## Data for review:
════════════════════

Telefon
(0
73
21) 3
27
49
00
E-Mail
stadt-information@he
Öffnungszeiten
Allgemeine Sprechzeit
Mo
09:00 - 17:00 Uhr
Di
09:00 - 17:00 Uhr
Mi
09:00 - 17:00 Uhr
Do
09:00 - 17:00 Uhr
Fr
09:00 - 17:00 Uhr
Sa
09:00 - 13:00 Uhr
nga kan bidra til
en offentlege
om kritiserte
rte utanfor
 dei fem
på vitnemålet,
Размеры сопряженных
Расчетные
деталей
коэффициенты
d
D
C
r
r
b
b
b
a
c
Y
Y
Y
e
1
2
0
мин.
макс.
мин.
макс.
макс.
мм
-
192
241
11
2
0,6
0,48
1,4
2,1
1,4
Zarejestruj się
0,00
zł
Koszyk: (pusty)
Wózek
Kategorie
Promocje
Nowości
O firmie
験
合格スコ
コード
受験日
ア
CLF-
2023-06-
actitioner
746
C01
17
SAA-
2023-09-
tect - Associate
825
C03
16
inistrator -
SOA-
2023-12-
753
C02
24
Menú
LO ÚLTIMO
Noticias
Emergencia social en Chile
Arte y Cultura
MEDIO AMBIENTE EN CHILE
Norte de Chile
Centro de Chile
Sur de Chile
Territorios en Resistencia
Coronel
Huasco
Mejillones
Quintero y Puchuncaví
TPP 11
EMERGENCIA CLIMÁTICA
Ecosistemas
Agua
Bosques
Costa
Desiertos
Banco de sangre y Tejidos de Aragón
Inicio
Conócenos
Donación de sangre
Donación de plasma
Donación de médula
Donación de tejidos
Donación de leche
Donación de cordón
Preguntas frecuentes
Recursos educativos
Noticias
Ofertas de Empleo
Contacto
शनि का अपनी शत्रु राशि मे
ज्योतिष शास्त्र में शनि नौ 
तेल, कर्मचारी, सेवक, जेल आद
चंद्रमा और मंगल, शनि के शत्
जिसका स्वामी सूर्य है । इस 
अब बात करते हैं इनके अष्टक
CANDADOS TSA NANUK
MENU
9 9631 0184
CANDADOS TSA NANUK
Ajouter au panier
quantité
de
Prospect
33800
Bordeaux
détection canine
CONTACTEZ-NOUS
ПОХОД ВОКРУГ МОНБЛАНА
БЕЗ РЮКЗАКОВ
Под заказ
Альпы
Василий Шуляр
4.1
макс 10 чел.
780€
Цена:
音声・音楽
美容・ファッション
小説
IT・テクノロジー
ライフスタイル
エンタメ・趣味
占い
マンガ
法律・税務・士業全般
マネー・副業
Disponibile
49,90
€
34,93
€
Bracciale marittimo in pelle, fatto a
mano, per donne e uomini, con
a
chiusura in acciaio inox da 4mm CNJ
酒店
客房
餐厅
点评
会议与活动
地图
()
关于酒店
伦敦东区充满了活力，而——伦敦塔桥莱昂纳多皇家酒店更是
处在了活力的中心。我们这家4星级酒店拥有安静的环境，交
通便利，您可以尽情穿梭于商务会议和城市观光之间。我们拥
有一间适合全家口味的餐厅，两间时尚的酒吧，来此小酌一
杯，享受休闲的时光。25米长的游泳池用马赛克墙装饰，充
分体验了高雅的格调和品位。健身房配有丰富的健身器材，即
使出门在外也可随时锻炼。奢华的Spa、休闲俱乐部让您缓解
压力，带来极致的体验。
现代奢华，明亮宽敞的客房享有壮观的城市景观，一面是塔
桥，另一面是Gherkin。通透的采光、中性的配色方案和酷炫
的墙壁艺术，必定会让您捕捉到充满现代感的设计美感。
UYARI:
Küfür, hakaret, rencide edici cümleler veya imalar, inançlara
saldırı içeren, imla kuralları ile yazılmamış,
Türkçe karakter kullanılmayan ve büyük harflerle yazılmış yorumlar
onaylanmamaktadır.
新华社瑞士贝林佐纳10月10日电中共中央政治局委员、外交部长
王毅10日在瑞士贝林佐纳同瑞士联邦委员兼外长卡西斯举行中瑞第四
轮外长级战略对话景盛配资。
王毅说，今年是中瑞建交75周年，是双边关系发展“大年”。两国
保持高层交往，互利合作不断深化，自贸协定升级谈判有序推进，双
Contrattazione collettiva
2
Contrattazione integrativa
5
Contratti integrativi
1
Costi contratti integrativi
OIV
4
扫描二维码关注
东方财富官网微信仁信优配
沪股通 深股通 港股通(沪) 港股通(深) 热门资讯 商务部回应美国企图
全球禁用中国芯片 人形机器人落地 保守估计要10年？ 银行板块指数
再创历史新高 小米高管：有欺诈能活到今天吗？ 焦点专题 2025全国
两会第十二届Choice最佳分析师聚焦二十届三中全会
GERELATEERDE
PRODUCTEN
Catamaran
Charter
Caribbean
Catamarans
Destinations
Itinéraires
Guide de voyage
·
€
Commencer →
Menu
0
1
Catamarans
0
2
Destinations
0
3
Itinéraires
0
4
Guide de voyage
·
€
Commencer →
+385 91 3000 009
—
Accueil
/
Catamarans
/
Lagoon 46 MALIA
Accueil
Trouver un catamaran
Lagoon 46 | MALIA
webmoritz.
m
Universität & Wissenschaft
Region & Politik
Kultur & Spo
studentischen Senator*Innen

════════════════════

## How to complete this task:
All entries must be repeated exactly.

## Output:
Telefon
(0
73
21) 3
27
49
00
E-Mail
stadt-information@he
Öffnungszeiten
Allgemeine Sprechzeit
Mo
09:00 - 17:00 Uhr
Di
09:00 - 17:00 Uhr
Mi
09:00 - 17:00 Uhr
Do
09:00 - 17:00 Uhr
Fr
09:00 - 17:00 Uhr
Sa
09:00 - 13:00 Uhr
nga kan bidra til
en offentlege
om kritiserte
rte utanfor
 dei fem
på vitnemålet,
Размеры сопряженных
Расчетные
деталей
коэффициенты
d
D
C
r
r
b
b
b
a
c
Y
Y
Y
e
1
2
0
мин.
макс.
мин.
макс.
макс.
мм
-
192
241
11
2
0,6
0,48
1,4
2,1
1,4
Zarejestruj się
0,00
zł
Koszyk: (pusty)
Wózek
Kategorie
Promocje
Nowości
O firmie
験
合格スコ
コード
受験日
ア
CLF-
2023-06-
actitioner
746
C01
17
SAA-
2023-09-
tect - Associate
825
C03
16
inistrator -
SOA-
2023-12-
753
C02
24
Menú
LO ÚLTIMO
Noticias
Emergencia social en Chile
Arte y Cultura
MEDIO AMBIENTE EN CHILE
Norte de Chile
Centro de Chile
Sur de Chile
Territorios en Resistencia
Coronel
Huasco
Mejillones
Quintero y Puchuncaví
TPP 11
EMERGENCIA CLIMÁTICA
Ecosistemas
Agua
Bosques
Costa
Desiertos
Banco de sangre y Tejidos de Aragón
Inicio
Conócenos
Donación de sangre
Donación de plasma
Donación de médula
Donación de tejidos
Donación de leche
Donación de cordón
Preguntas frecuentes
Recursos educativos
Noticias
Ofertas de Empleo
Contacto
शनि का अपनी शत्रु राशि मे
ज्योतिष शास्त्र में शनि नौ 
तेल, कर्मचारी, सेवक, जेल आद
चंद्रमा और मंगल, शनि के शत्
जिसका स्वामी सूर्य है । इस 
अब बात करते हैं इनके अष्टक
CANDADOS TSA NANUK
MENU
9 9631 0184
CANDADOS TSA NANUK
Ajouter au panier
quantité
de
Prospect
33800
Bordeaux
détection canine
CONTACTEZ-NOUS
ПОХОД ВОКРУГ МОНБЛАНА
БЕЗ РЮКЗАКОВ
Под заказ
Альпы
Василий Шуляр
4.1
макс 10 чел.
780€
Цена:
音声・音楽
美容・ファッション
小説
IT・テクノロジー
ライフスタイル
エンタメ・趣味
占い
マンガ
法律・税務・士業全般
マネー・副業
Disponibile
49,90
€
34,93
€
Bracciale marittimo in pelle, fatto a
mano, per donne e uomini, con
a
chiusura in acciaio inox da 4mm CNJ
酒店
客房
餐厅
点评
会议与活动
地图
()
关于酒店
伦敦东区充满了活力，而——伦敦塔桥莱昂纳多皇家酒店更是
处在了活力的中心。我们这家4星级酒店拥有安静的环境，交
通便利，您可以尽情穿梭于商务会议和城市观光之间。我们拥
有一间适合全家口味的餐厅，两间时尚的酒吧，来此小酌一
杯，享受休闲的时光。25米长的游泳池用马赛克墙装饰，充
分体验了高雅的格调和品位。健身房配有丰富的健身器材，即
使出门在外也可随时锻炼。奢华的Spa、休闲俱乐部让您缓解
压力，带来极致的体验。
现代奢华，明亮宽敞的客房享有壮观的城市景观，一面是塔
桥，另一面是Gherkin。通透的采光、中性的配色方案和酷炫
的墙壁艺术，必定会让您捕捉到充满现代感的设计美感。
UYARI:
Küfür, hakaret, rencide edici cümleler veya imalar, inançlara
saldırı içeren, imla kuralları ile yazılmamış,
Türkçe karakter kullanılmayan ve büyük harflerle yazılmış yorumlar
onaylanmamaktadır.
新华社瑞士贝林佐纳10月10日电中共中央政治局委员、外交部长
王毅10日在瑞士贝林佐纳同瑞士联邦委员兼外长卡西斯举行中瑞第四
轮外长级战略对话景盛配资。
王毅说，今年是中瑞建交75周年，是双边关系发展“大年”。两国
保持高层交往，互利合作不断深化，自贸协定升级谈判有序推进，双
Contrattazione collettiva
2
Contrattazione integrativa
5
Contratti integrativi
1
Costi contratti integrativi
OIV
4
扫描二维码关注
东方财富官网微信仁信优配
沪股通 深股通 港股通(沪) 港股通(深) 热门资讯 商务部回应美国企图
全球禁用中国芯片 人形机器人落地 保守估计要10年？ 银行板块指数
再创历史新高 小米高管：有欺诈能活到今天吗？ 焦点专题 2025全国
两会第十二届Choice最佳分析师聚焦二十届三中全会
GERELATEERDE
PRODUCTEN
Catamaran
Charter
Caribbean
Catamarans
Destinations
Itinéraires
Guide de voyage
·
€
Commencer →
Menu
0
1
Catamarans
0
2
Destinations
0
3
Itinéraires
0
4
Guide de voyage
·
€
Commencer →
+385 91 3000 009
—
Accueil
/
Catamarans
/
Lagoon 46 MALIA
Accueil
Trouver un catamaran
Lagoon 46 | MALIA
webmoritz.
m
Universität & Wissenschaft
Region & Politik
Kultur & Spo
studentischen Senator*Innen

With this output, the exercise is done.